Abstract Datacenter operators and electrical utilities rely on power traces at different spatiotemporal scales. Operators use fine-grained traces for provisioning, facility management, and scheduling, while utilities use site-level load profiles for capacity and interconnection planning. Existing datacenter power models do not capture LLM inference workloads, in which GPUs shift rapidly among compute-intensive prefill, lower-power decode, and idle states, and facility demand depends on how these states evolve and synchronize across many devices. We show that LLM inference power can be represented compositionally through two components: workload-driven transitions among operating states and configuration-specific power distributions within those states. Building on this observation, we develop a trace-generation framework that learns from measured traces and synthesizes power profiles for new traffic conditions and serving configurations. These traces aggregate from GPU servers to rack-, row-, and facility-scale load profiles at the temporal granularity required by the study.
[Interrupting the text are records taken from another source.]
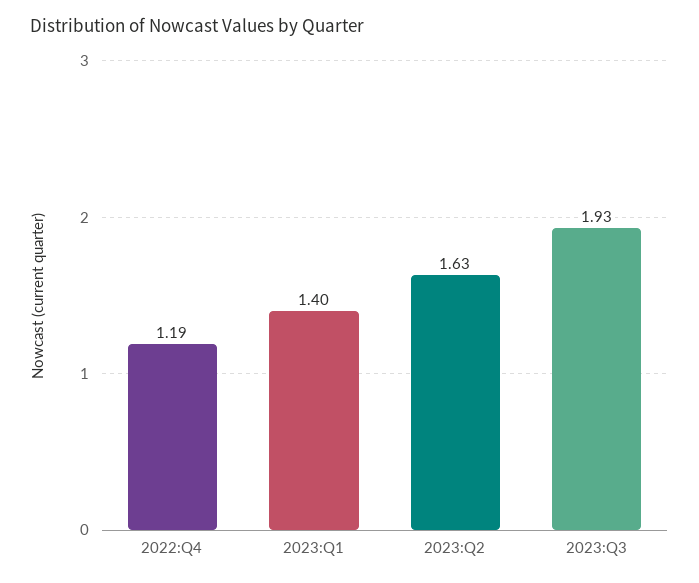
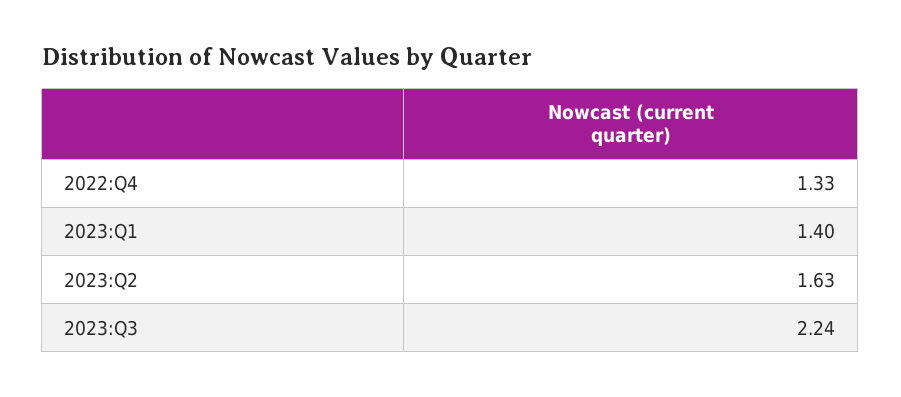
  {
-   "2022:Q4": 1.19,
+   "2022:Q4": 1.33,
    "2023:Q1": 1.4,
    "2023:Q2": 1.63,
-   "2023:Q3": 1.93
+   "2023:Q3": 2.24
  }

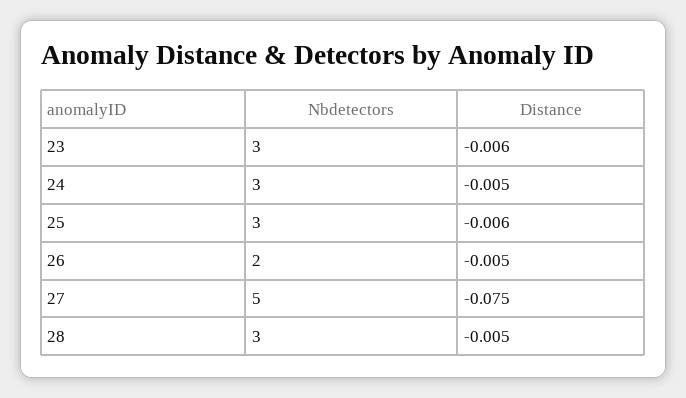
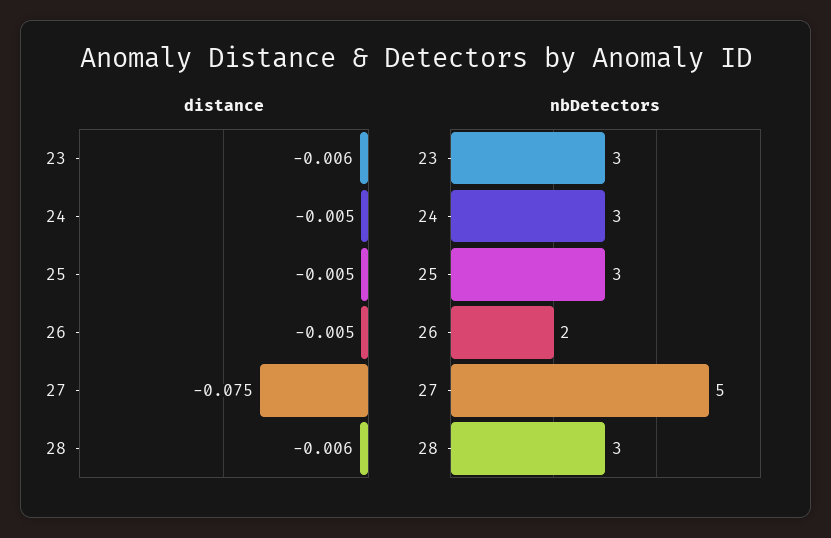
  {
    "Nbdetectors": {
      "23": 3,
      "24": 3,
      "25": 3,
      "26": 2,
      "27": 5,
      "28": 3
    },
    "Distance": {
      "23": -0.006,
      "24": -0.005,
-     "25": -0.006,
+     "25": -0.005,
      "26": -0.005,
      "27": -0.075,
-     "28": -0.005
+     "28": -0.006
    }
  }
Across multiple LLMs, tensor-parallel settings, and GPU generations, our framework achieves median absolute energy error below 5% for most configurations while preserving temporal autocorrelation structure. The resulting traces support downstream analyses including oversubscription, power modulation, and utility-facing load characterization, enabling infrastructure evaluations that flat nameplate assumptions and static trace replay cannot support.